9. Kleinschalige grenzen:

Tussen al die biotopen heb je grenssituaties. Tegenwoordig zijn die meestal vrij scherp, maar vroeger had je nogal eens geleidelijke overgangen van de ene biotoop naar de andere. In die overgangssituatie voelen zich ook weer bepaalde soorten thuis. Zo groeien marjolein, borstelkrans, echt walstro, rapunzelklokje en agrimonie vooral in de zoom, de zachte grens tussen een grasland en een bos. De enorme afwisseling van het Voerense landschap betekent dus zoveel te meer levenskansen voor dieren en planten. Zelfs als je alleen maar 'gewone' soorten aantreft, valt het grote soortenaantal op. Dat is bvb. zo voor de vogels: echt zeldzame soorten heb je hier niet aan, maar er zijn weinig gebieden waar je een zo lange soortenlijst voor kunt aanleggen.

 

10. Even bij de buren kijken:

Wat naast dit alles de Voerstreek voor een natuurliefhebber zo interessant maakt, is dat je op relatief korte afstanden nog bijzonder mooie natuurgebieden kunt vinden:

de Sint-Pietersberg op de westelijke Maasover die nog meer dan de Voerstreek een 'zuidelijk' karakter vertoont. (Eigenlijk is de Sint-Pietersberg helemaal geen berg, maar de dalrug tussen de valleien van de Maas en de Jeker.)
 
de Hoge Venen, die dan weer een uitgespronken 'noordelijk' karakter hebben. Heel wat soorten hier zijn relicten (= overblijfselen) uit de IJstijden.
 
de terreinen rond Bleiberg, Kelmis en Stolberg, waar vroeger zinkertsen werden ontgonnen. Zink is nl. voor planten erg giftig, zodat slechts weinig soorten er kunnen overleven. Maar die soorten zijn dan ook ware specialisten, die je bijna nergens anders vindt. Een soort als het zinkviooltje is werkelijk uniek te noemen voor deze streek. Twee terreinen waar je hier vlakbij een fraai ontwikkelde zinkflora vindt, zijn het stortterrein bij het oude station van Bleiberg en het Hohndal ten zuiden van Kelmis. Omdat je op deze laatste plaats ook een bijzonder rijke kalkflora vindt, is een uitstap ernaar een ware belevenis voor de plantenliefhebber.

 

11. Mooie plaatsen in de Voerstreek:

het Berwijndal tussen Moelingen en Berneau. Zowel de bosjes op grondgebied Moelingen als het uitgestrekte hellinggrasland wat meer stroomopwaarts zijn de moeite waard. Er loopt slechts door het eerste gedeelte een pad.
 
het bovenste stuk van het Veursdal, op de naar het zuiden gekeerde helling. Hier kun je heel mooi de overgang van eikenberkenbos (op vuursteen) naar eikenhaagbeukenbos (op kalk) zien. In het Veursbos bovendien groeien bovendien heel wat zeldzame soorten, bvb. orchideen.,
 
het dal van de Gulp, ook hier weer de naar het zuiden gekeerde helling, waar je in grote lijnen dezelfde situatie als in het Veursdal hebt. Hier vind je bovendien nog enkele soorten die ik persoonlijk in het Veursdal nog niet heb aangetroffen: longkruid, zwarte gifbes, wolfskers en kleine kaardebol. Ook het overblijvend bingelkruid is hier veel algemener.
 
het Alsbos, meer speciaal de oostkant (richting Warsage), met een flora die met die van Veurs- en Teuvenerbos overeenkomt.

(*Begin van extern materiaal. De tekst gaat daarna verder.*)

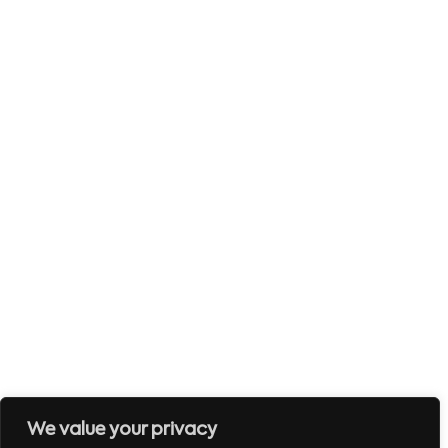
We value your privacy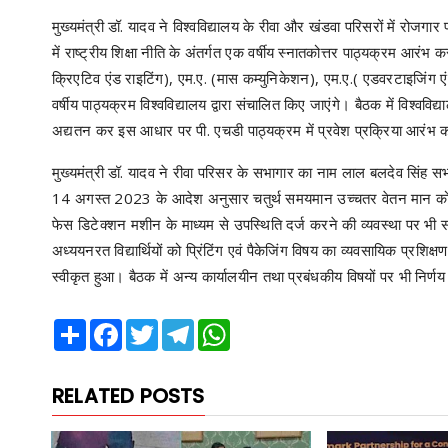
मुख्यमंत्री डॉ. यादव ने विश्वविद्यालय के रीवा और खंडवा परिसरों में रोजग
में राष्ट्रीय शिक्षा नीति के अंतर्गत एक वर्षीय स्नातकोत्तर पाठ्यक्रम आरंभ
क्रिएटिव एंड राइटिंग), एम.ए. (मास कम्युनिकेशन), एम.ए.( एडवरटाइजिंग 
वर्षीय पाठ्यक्रम विश्वविद्यालय द्वारा संचालित किए जाएंगे। बैठक में विश
अद्यतन कर इस आधार पर पी. एचडी पाठ्यक्रम में प्रवेश प्रक्रिया आरंभ क
मुख्यमंत्री डॉ. यादव ने रीवा परिसर के सभागार का नाम लाल बलदेव सिंह सभा
14 अगस्त 2023 के आदेश अनुसार चतुर्थ समयमान उच्चतर वेतन मान को विश्वव
फेस डिटेक्शन मशीन के माध्यम से उपस्थिति दर्ज करने की व्यवस्था पर भी सह
अध्ययनरत विद्यार्थियों को प्रिंटिंग एवं पैकेजिंग विषय का व्यवसायिक प्रशिक्ष
स्वीकृत हुआ। बैठक में अन्य कार्यालयीन तथा प्रबंधकीय विषयों पर भी निर्
Share
Facebook
Twitter
Telegram
WhatsApp
RELATED POSTS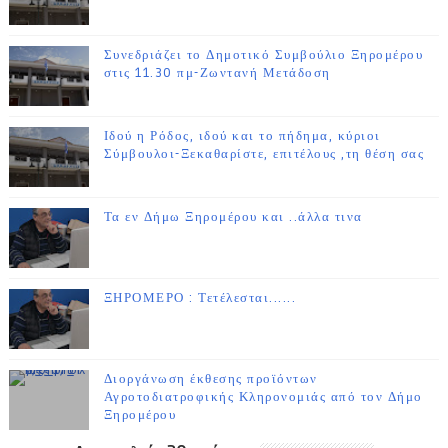
Συνεδριάζει το Δημοτικό Συμβούλιο Ξηρομέρου
στις 11.30 πμ-Ζωντανή Μετάδοση
Ιδού η Ρόδος, ιδού και το πήδημα, κύριοι
Σύμβουλοι-Ξεκαθαρίστε, επιτέλους ,τη θέση σας
Τα εν Δήμω Ξηρομέρου και ..άλλα τινα
ΞΗΡΟΜΕΡΟ : Τετέλεσται......
Διοργάνωση έκθεσης προϊόντων
Αγροτοδιατροφικής Κληρονομιάς από τον Δήμο
Ξηρομέρου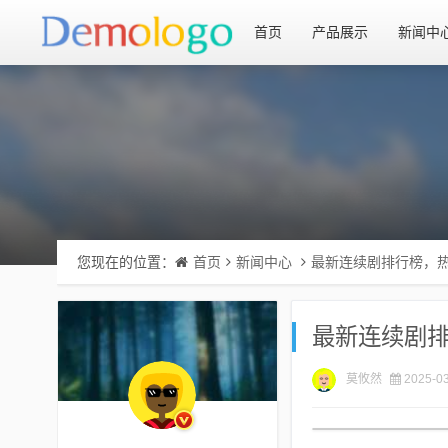
首页
产品展示
新闻中
您现在的位置：
首页
新闻中心
最新连续剧排行榜，
最新连续剧
莫攸然
2025-03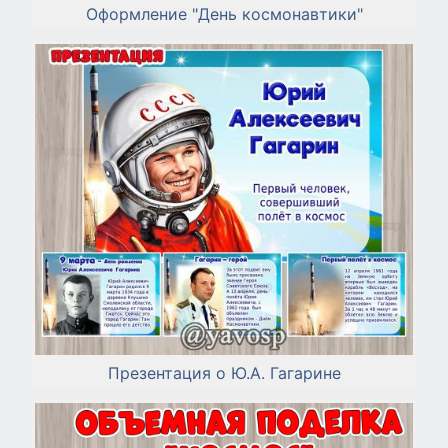
Оформление "День космонавтики"
Презентация о Ю.А. Гагарине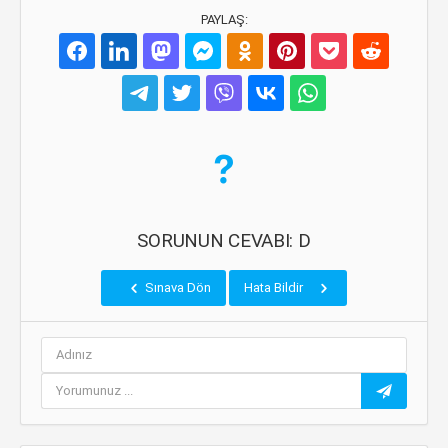
PAYLAŞ:
SORUNUN CEVABI: D
Sınava Dön
Hata Bildir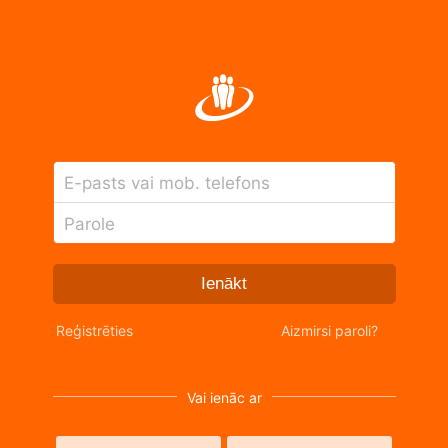
E-pasts vai mob. telefons
Parole
Ienākt
Reģistrēties
Aizmirsi paroli?
Vai ienāc ar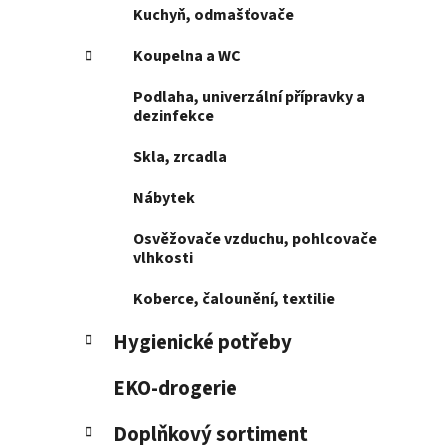
p
Kuchyň, odmašťovače
a
Koupelna a WC
n
e
Podlaha, univerzální přípravky a
l
dezinfekce
Skla, zrcadla
Nábytek
Osvěžovače vzduchu, pohlcovače
vlhkosti
Koberce, čalounění, textilie
Hygienické potřeby
EKO-drogerie
Doplňkový sortiment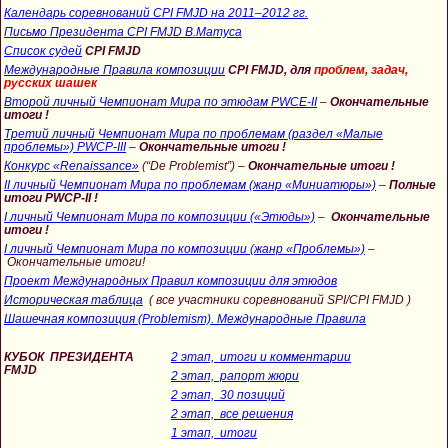
Календарь соревнований CPI FMJD на 2011–2012 гг.
Письмо Президента CPI FMJD В.Матуса
Список судей
CPI FMJD
Международные Правила композиции
CPI FMJD, для
проблем, задач,
русских шашек
Второй личный Чемпионат Мира по этюдам PWCE-II
–
Окончательные
итоги !
Третий личный Чемпионат Мира по проблемам (раздел «Малые
проблемы») PWCP-III
–
Окончательные итоги !
Конкурс «Renaissance»
(“De Problemist”) –
Окончательные итоги !
II личный Чемпионат Мира по проблемам (жанр «Миниатюры»)
–
Полные
итоги PWCP-II !
I личный Чемпионат Мира по композиции («Этюды»)
–
Окончательные
итоги !
I личный Чемпионат Мира по композиции (жанр «Проблемы»)
–
Окончательные итоги!
Проект Международных Правил композиции для этюдов
Историческая таблица
( все участники соревнований SPI/CPI FMJD )
Шашечная композиция (Problemism). Международные Правила
КУБОК ПРЕЗИДЕНТА
2 этап, итоги и комментарии
FMJD
2 этап, рапорт жюри
2 этап, 30 позиций
2 этап, все решения
1 этап, итоги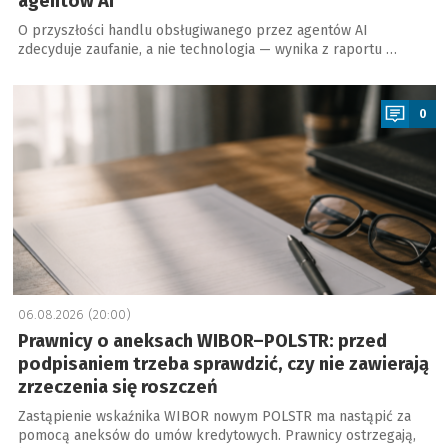
agentów AI
O przyszłości handlu obsługiwanego przez agentów AI
zdecyduje zaufanie, a nie technologia — wynika z raportu …
a
0
06.08.2026 (20:00)
Prawnicy o aneksach WIBOR–POLSTR: przed
podpisaniem trzeba sprawdzić, czy nie zawierają
zrzeczenia się roszczeń
Zastąpienie wskaźnika WIBOR nowym POLSTR ma nastąpić za
pomocą aneksów do umów kredytowych. Prawnicy ostrzegają,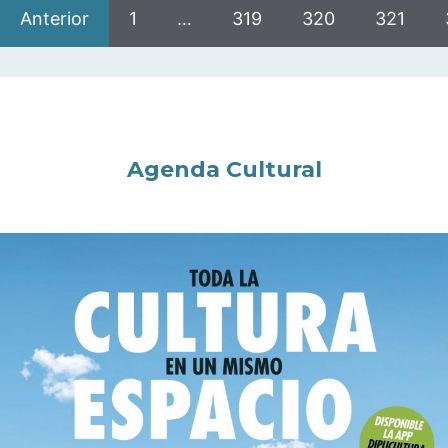
Anterior
1
…
319
320
321
Agenda Cultural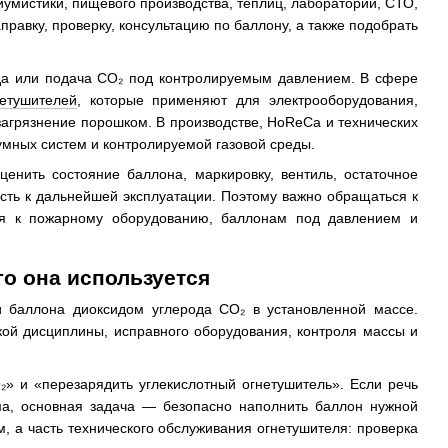
иумистики, пищевого производства, теплиц, лабораторий, СТО,
правку, проверку, консультацию по баллону, а также подобрать
рода или подача CO₂ под контролируемым давлением. В сфере
нетушителей
, которые применяют для электрооборудования,
загрязнение порошком. В производстве, HoReCa и технических
умных систем и контролируемой газовой среды.
нить состояние баллона, маркировку, вентиль, остаточное
сть к дальнейшей эксплуатации. Поэтому важно обращаться к
ия к пожарному оборудованию, баллонам под давлением и
го она используется
и баллона диоксидом углерода CO₂ в установленной массе.
кой дисциплины, исправного оборудования, контроля массы и
₂» и «перезарядить углекислотный огнетушитель». Если речь
ма, основная задача — безопасно наполнить баллон нужной
м, а часть технического обслуживания огнетушителя: проверка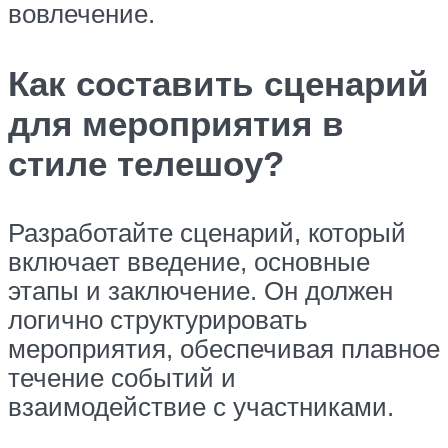
вовлечение.
Как составить сценарий
для мероприятия в
стиле телешоу?
Разработайте сценарий, который
включает введение, основные
этапы и заключение. Он должен
логично структурировать
мероприятия, обеспечивая плавное
течение событий и
взаимодействие с участниками.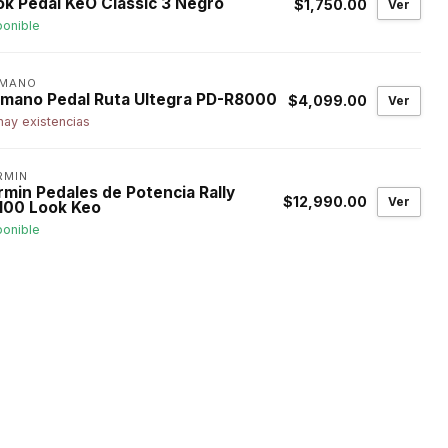
ok Pedal KeO Classic 3 Negro
$1,750.00
Ver
ponible
IMANO
imano Pedal Ruta Ultegra PD-R8000
$4,099.00
Ver
hay existencias
RMIN
rmin Pedales de Potencia Rally
$12,990.00
Ver
100 Look Keo
ponible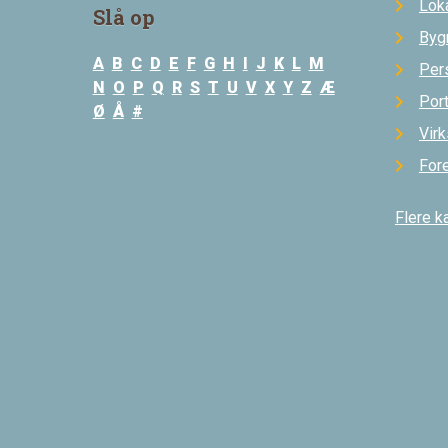
Loka
Slå op
Byg
A
B
C
D
E
F
G
H
I
J
K
L
M
Per
N
O
P
Q
R
S
T
U
V
X
Y
Z
Æ
Por
Ø
Å
#
Vir
For
Flere k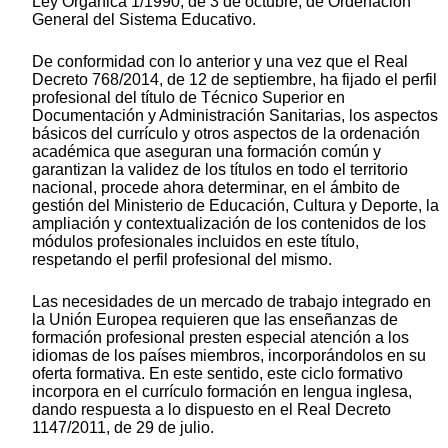
Ley Orgánica 1/1990, de 3 de octubre, de Ordenación
General del Sistema Educativo.
De conformidad con lo anterior y una vez que el Real
Decreto 768/2014, de 12 de septiembre, ha fijado el perfil
profesional del título de Técnico Superior en
Documentación y Administración Sanitarias, los aspectos
básicos del currículo y otros aspectos de la ordenación
académica que aseguran una formación común y
garantizan la validez de los títulos en todo el territorio
nacional, procede ahora determinar, en el ámbito de
gestión del Ministerio de Educación, Cultura y Deporte, la
ampliación y contextualización de los contenidos de los
módulos profesionales incluidos en este título,
respetando el perfil profesional del mismo.
Las necesidades de un mercado de trabajo integrado en
la Unión Europea requieren que las enseñanzas de
formación profesional presten especial atención a los
idiomas de los países miembros, incorporándolos en su
oferta formativa. En este sentido, este ciclo formativo
incorpora en el currículo formación en lengua inglesa,
dando respuesta a lo dispuesto en el Real Decreto
1147/2011, de 29 de julio.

Er zijn natuurlijk nog wel meer mooie plekjes, waar je - vaak maar op heel kleine schaal - zeldzaamheden vindt. Zo heb je in het Vrouwenbos in Sint-Pietersvoeren de enige nesten van de rode bosmier, althans wat de Voerstreek betreft. (Deze plaats is overigens niet voor het publiek toegankelijk!)

Ook het Hoogbos in 's-Gravenvoeren is heel mooi, maar niet toegankelijk. In het holle-wegen-gebied tussen het Hoogbos en de dorpskom heb je tal van mooie wegbermen.
 
Ook de spoorwegberm herbergt een aantal zeldzaamheden. Vaak gaat 't hierbij om 'adventieven': soorten die hier eigenlijk niet thuishoren, maar die uit verafgelegen gebieden zijn aangevoerd.